TO DO
Count the lines below that contain the word "True", with case taken into account, and reply with only the number.

INPUT RECORDS
*** Block opens ***
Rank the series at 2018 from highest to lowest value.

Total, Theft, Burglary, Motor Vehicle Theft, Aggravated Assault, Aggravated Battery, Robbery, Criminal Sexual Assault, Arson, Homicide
*** Block closes ***
*** Block opens ***
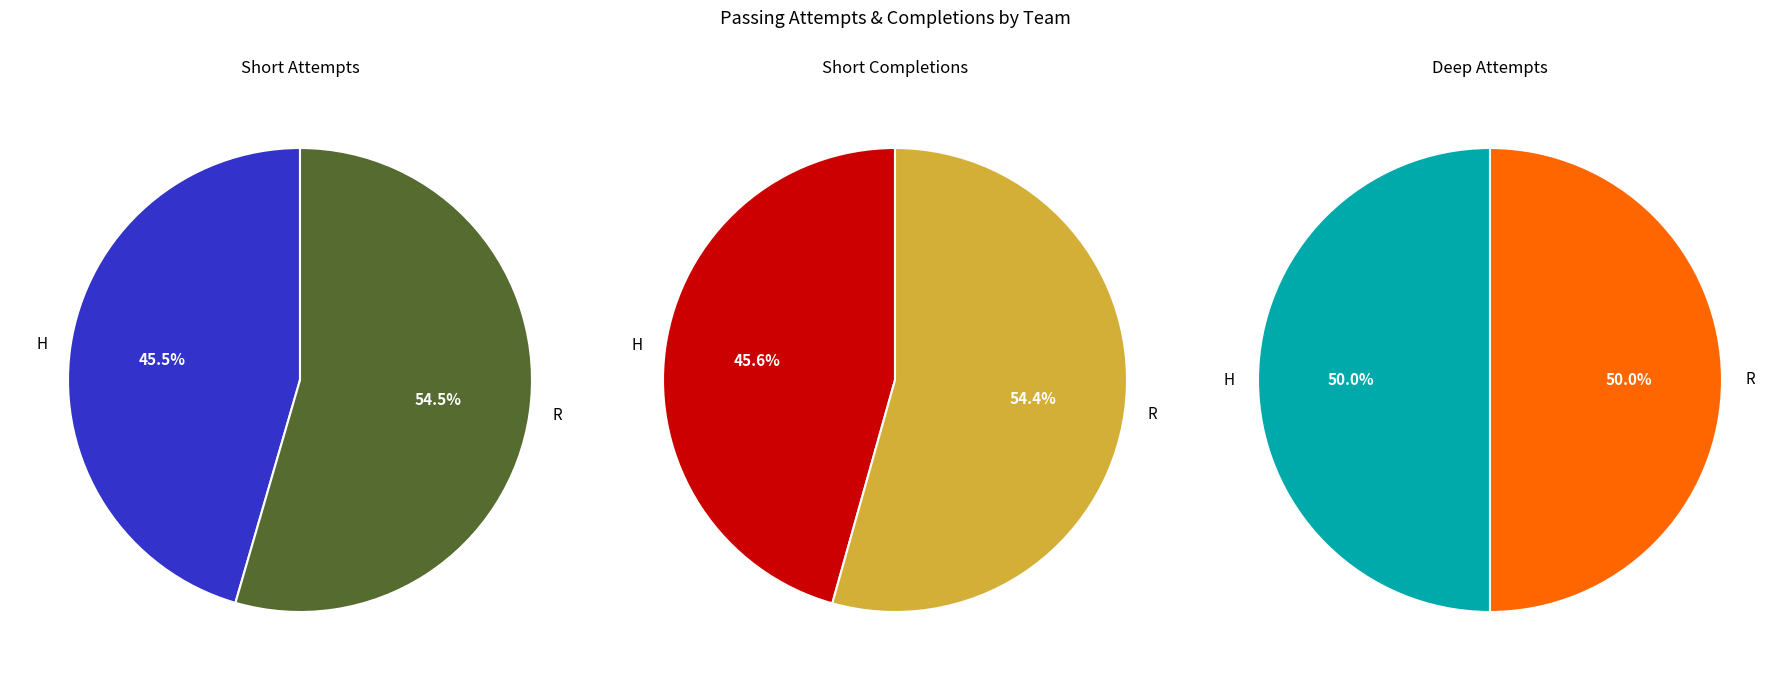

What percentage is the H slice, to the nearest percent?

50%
*** Block closes ***
*** Block opens ***
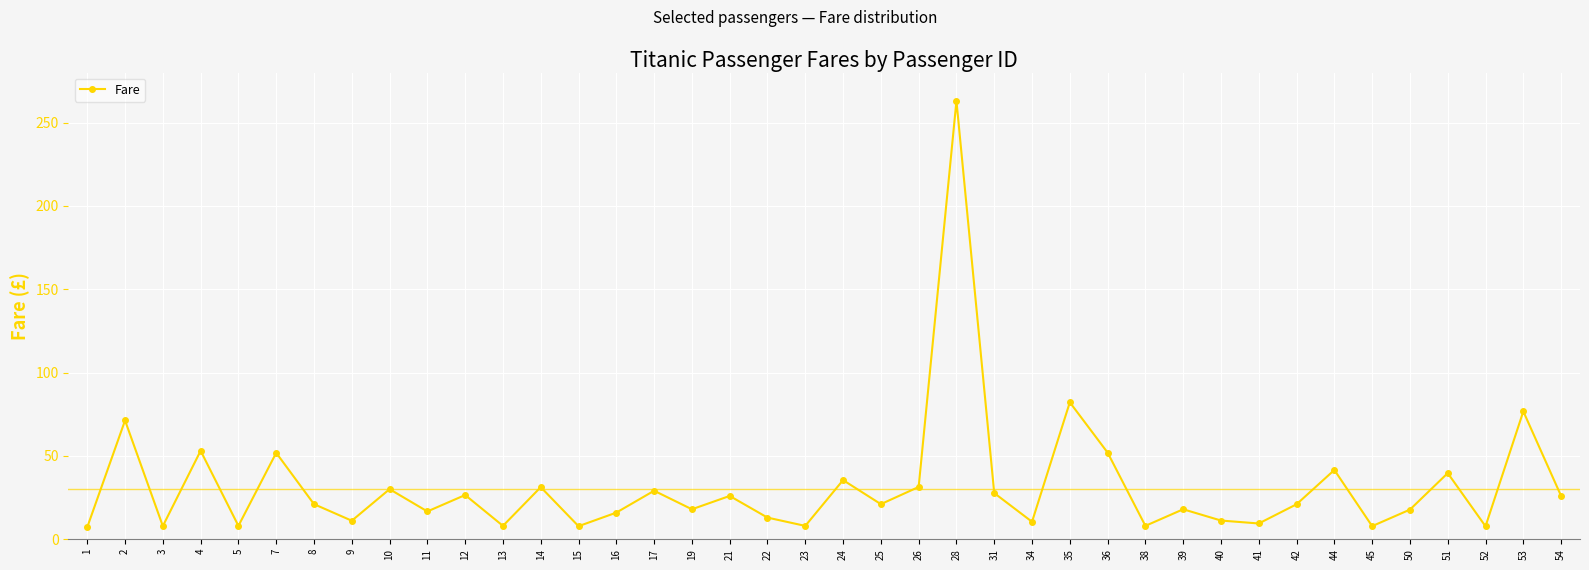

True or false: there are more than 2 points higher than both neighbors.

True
*** Block closes ***
RESULT FOR THIS EXERCISE
2